“Well—I cried. I could cry now when I think about it. I’m a perfect fool, Felix.... But what’s the use of having a vision of one’s purpose in life, if one can’t do anything about it?... There seemed to be nothing to do except stay in Springfield and—marry that boy. And I couldn’t, I couldn’t do that. I thought of other things besides dancing that I might do, but they didn’t interest me. An artist’s model? Somehow I didn’t like that idea—not in modern terms—not at so much an hour; after all, I was a clergyman’s daughter, and it just didn’t seem respectable! I thought—if I had lived in Ancient Greece, I might have been a friend of Phidias or somebody, and seen myself carved upon the frieze of a temple ... or been one of the marble maidens of Keats’ Grecian Urn. Oh, I dreamed of all the lovely and impossible things in the world. And I decided—at least I wouldn’t stay in Springfield!”
“And so you came to Chicago....”
“Yes, and became a settlement-worker. It seems a pitiful climax to my story, doesn’t it? And yet, if one lives in twentieth-century America instead of in Ancient Greece, what is one to do? It seemed to me a good pagan life, to try to bring about a better world for everybody—a world in which beauty would count for something.... At one time I thought I was a socialist, but I found that I couldn’t bear to attend stuffy meetings, and that I couldn’t understand Marx and didn’t want to. And I wasn’t interested in woman suffrage, either. My life had to be centred around something personal. So—”
“So you taught those children how to play....”
“It was the Greekliest thing I knew to do.... If Aspasia had been born in Springfield, Illinois, she might have taken a class in a Chicago settlement!” Rose-Ann said defiantly—and then, doubtfully, “What do you think of it all?”
“I don’t know,” he said—“it leaves me bewildered—except that I think you’re a wonderful child.”
“It’s you who are wonderful,” she said, “to understand. I am a child, I suppose—and I want to stay one always. I don’t want to grow up. That’s very foolish, isn’t it? Do you know that horrible habit some married people have of addressing each other as ‘Pa’ and ‘Ma’—as soon as they have a baby, I mean? I suppose it’s meant as a joke. And I suppose it’s a joke, too, when a man refers to his wife as ‘the old woman.’ When I was a little girl, I vowed to myself that no man would ever have the right to call me his ‘old woman.’ Or ... but then, we shan’t ever have any children, shall we? You remember what I said—the talk we had in the hospital that day. I meant that, Felix.”

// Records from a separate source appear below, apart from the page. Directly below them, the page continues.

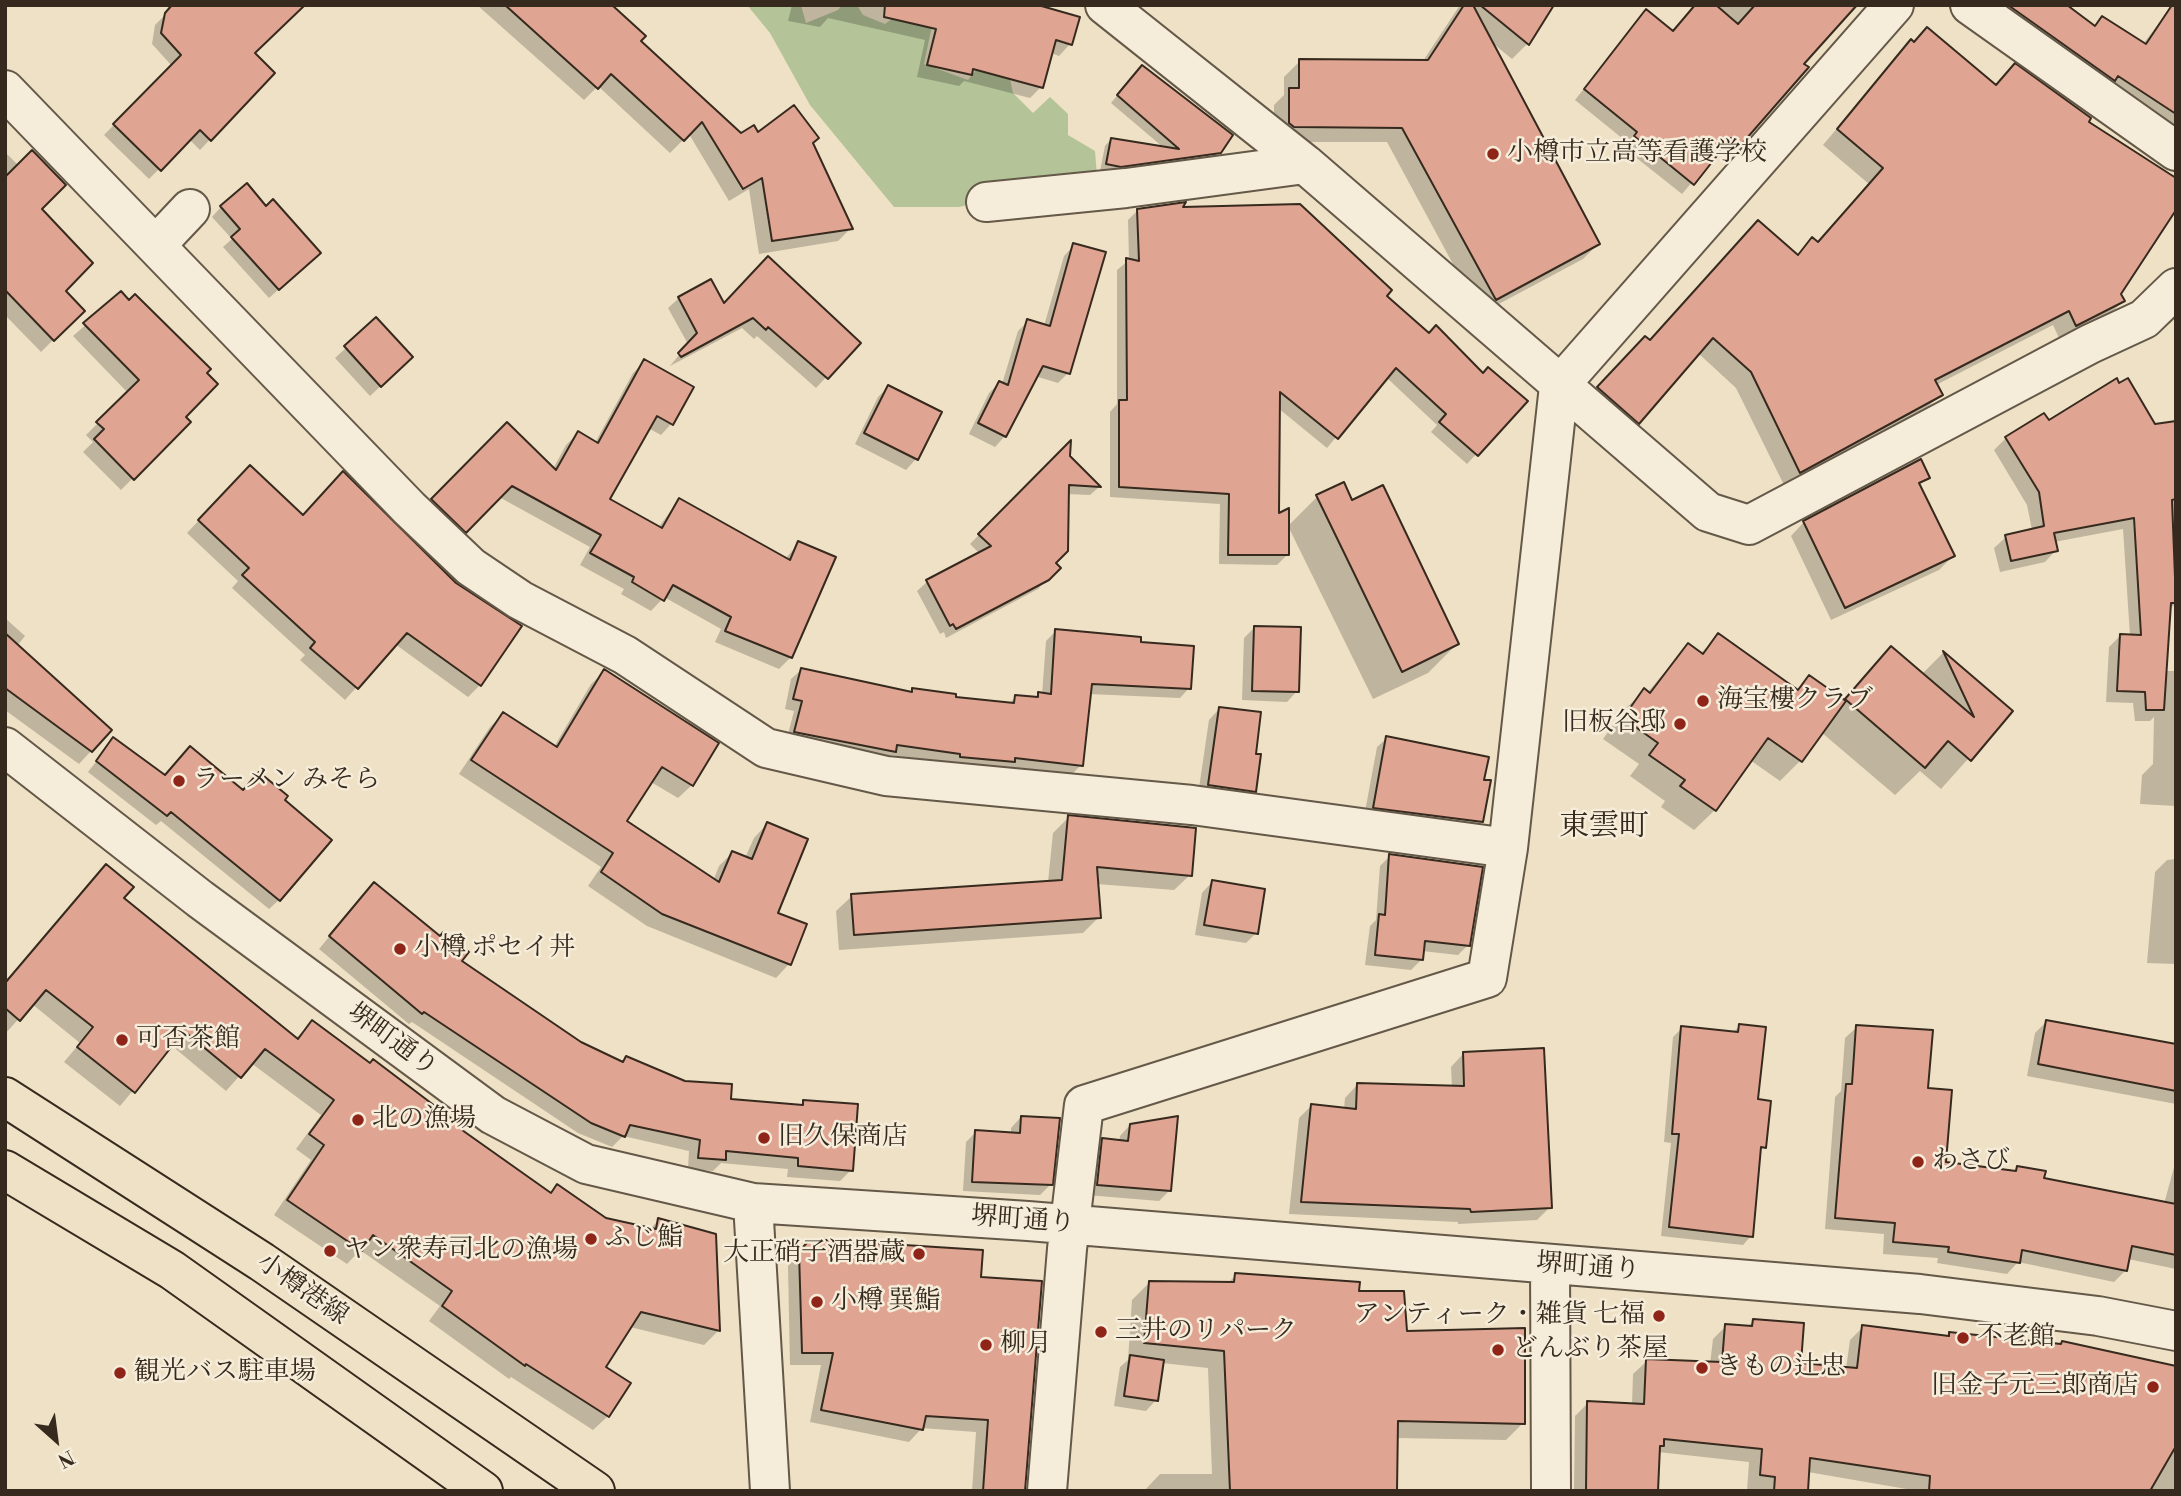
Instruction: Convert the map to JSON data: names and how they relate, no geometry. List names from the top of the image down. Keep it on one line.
{"streets":{"main road":["小樽港線"],"street":["堺町通り"]},"districts":["東雲町"],"places":["小樽市立高等看護学校","海宝樓クラブ","旧板谷邸","ラーメン みそら","小樽 ポセイ丼","可否茶館","北の漁場","旧久保商店","わさび","ふじ鮨","ヤン衆寿司北の漁場","大正硝子酒器蔵","小樽 巽鮨","アンティーク・雑貨 七福","三井のリパーク","不老館","柳月","どんぶり茶屋","きもの辻忠","観光バス駐車場","旧金子元三郎商店"],"north":"bottom right"}
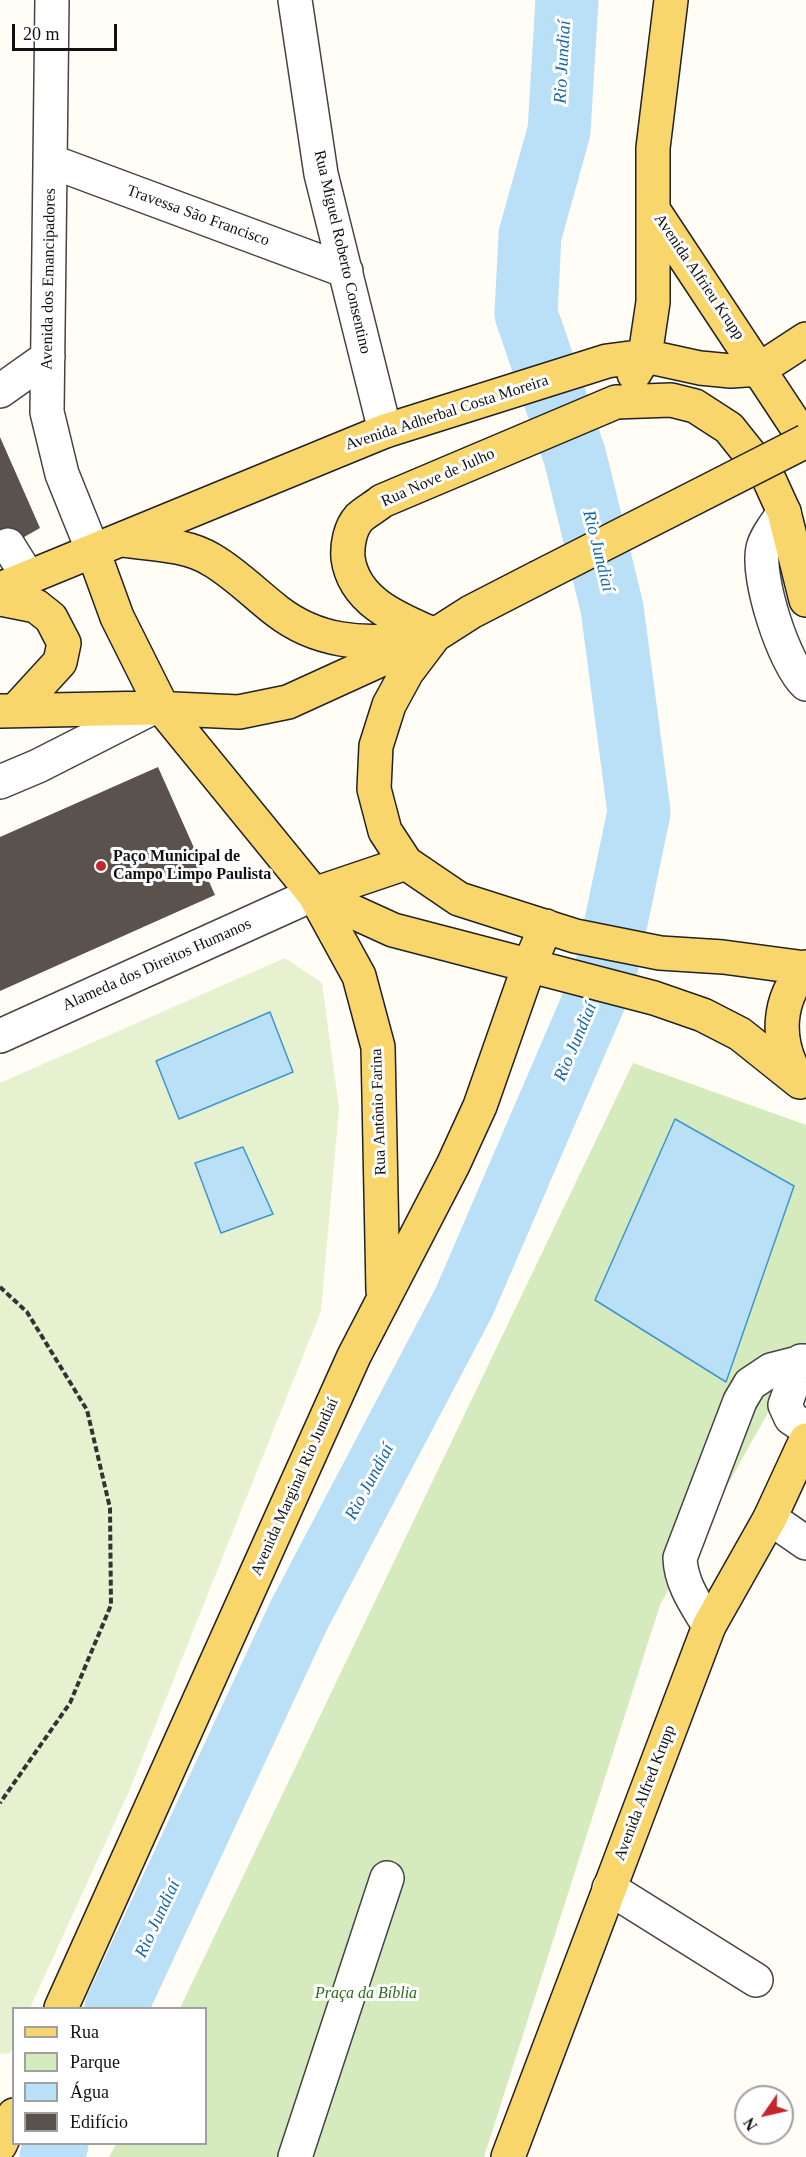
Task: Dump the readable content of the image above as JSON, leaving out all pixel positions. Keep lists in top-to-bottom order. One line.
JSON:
{"streets":{"main road":["Avenida Alfrieu Krupp","Avenida Adherbal Costa Moreira","Rua Nove de Julho","Rua Antônio Farina","Avenida Marginal Rio Jundiaí","Avenida Alfred Krupp"],"street":["Travessa São Francisco","Rua Miguel Roberto Consentino","Avenida dos Emancipadores","Alameda dos Direitos Humanos"]},"crossings":[["Travessa São Francisco","Rua Miguel Roberto Consentino"],["Travessa São Francisco","Avenida dos Emancipadores"],["Rua Miguel Roberto Consentino","Avenida Adherbal Costa Moreira"],["Avenida Alfrieu Krupp","Avenida Adherbal Costa Moreira"],["Avenida dos Emancipadores","Avenida Adherbal Costa Moreira"],["Avenida dos Emancipadores","Rua Antônio Farina"],["Avenida Adherbal Costa Moreira","Rua Antônio Farina"],["Alameda dos Direitos Humanos","Rua Antônio Farina"],["Rua Antônio Farina","Avenida Marginal Rio Jundiaí"]],"water":["Rio Jundiaí"],"parks":["Praça da Bíblia"],"places":["Paço Municipal de Campo Limpo Paulista"],"legend":["Rua","Parque","Água","Edifício"],"scale_bar":"20 m","north":"bottom left"}
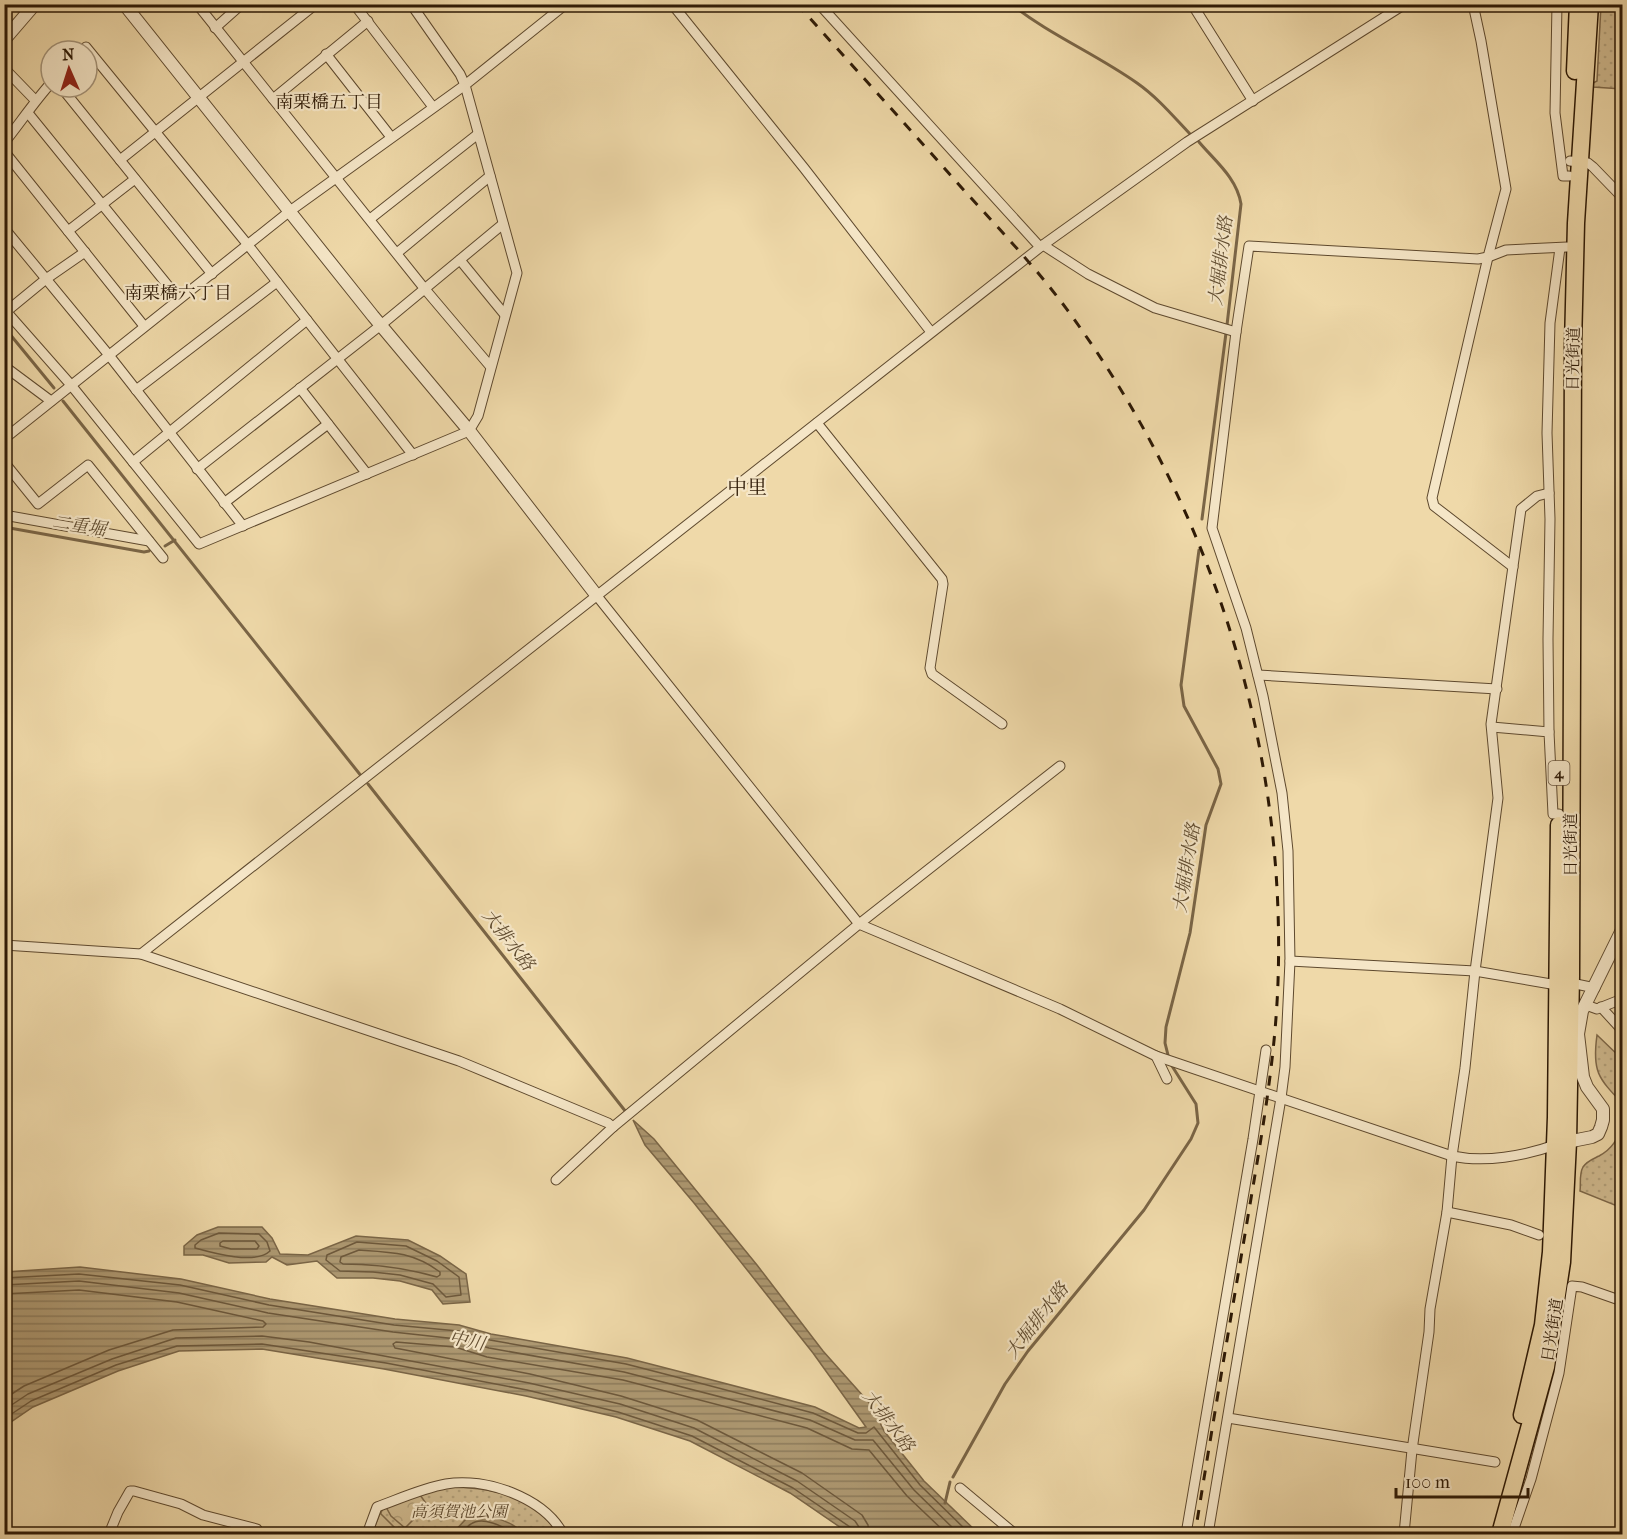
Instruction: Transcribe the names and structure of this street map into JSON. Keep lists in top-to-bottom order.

Felix’s mind was fumbling for the lost thread of their discourse. Rose-Ann’s talk had a disconcerting way of suddenly leaping from one idea to another. How did they come to be talking about children? She had brought them in, without rhyme or reason, more than once tonight. And each time he had remembered with a sense of discouragement and vague shame that moment at the hospital when he had not had the courage to tell her that he wanted to be—everything that it seemed he need not be after all. He wanted now to say something—but what could he say? Some other time, perhaps, when he had a chance to think things out more clearly.... It did not need to be settled now.
“Why,” he said confusedly, “we did talk about it, yes. I don’t suppose we can afford to—” He was going to add “right away,” but Rose-Ann interrupted him.
“Oh, dear!” she said, “I’ve forgotten—I promised to let my father know our address, as soon as we found a place to live, so he could come and see us, and I forgot all about it! Felix, will you bring me pencil and paper, please? I’ll write to him now.”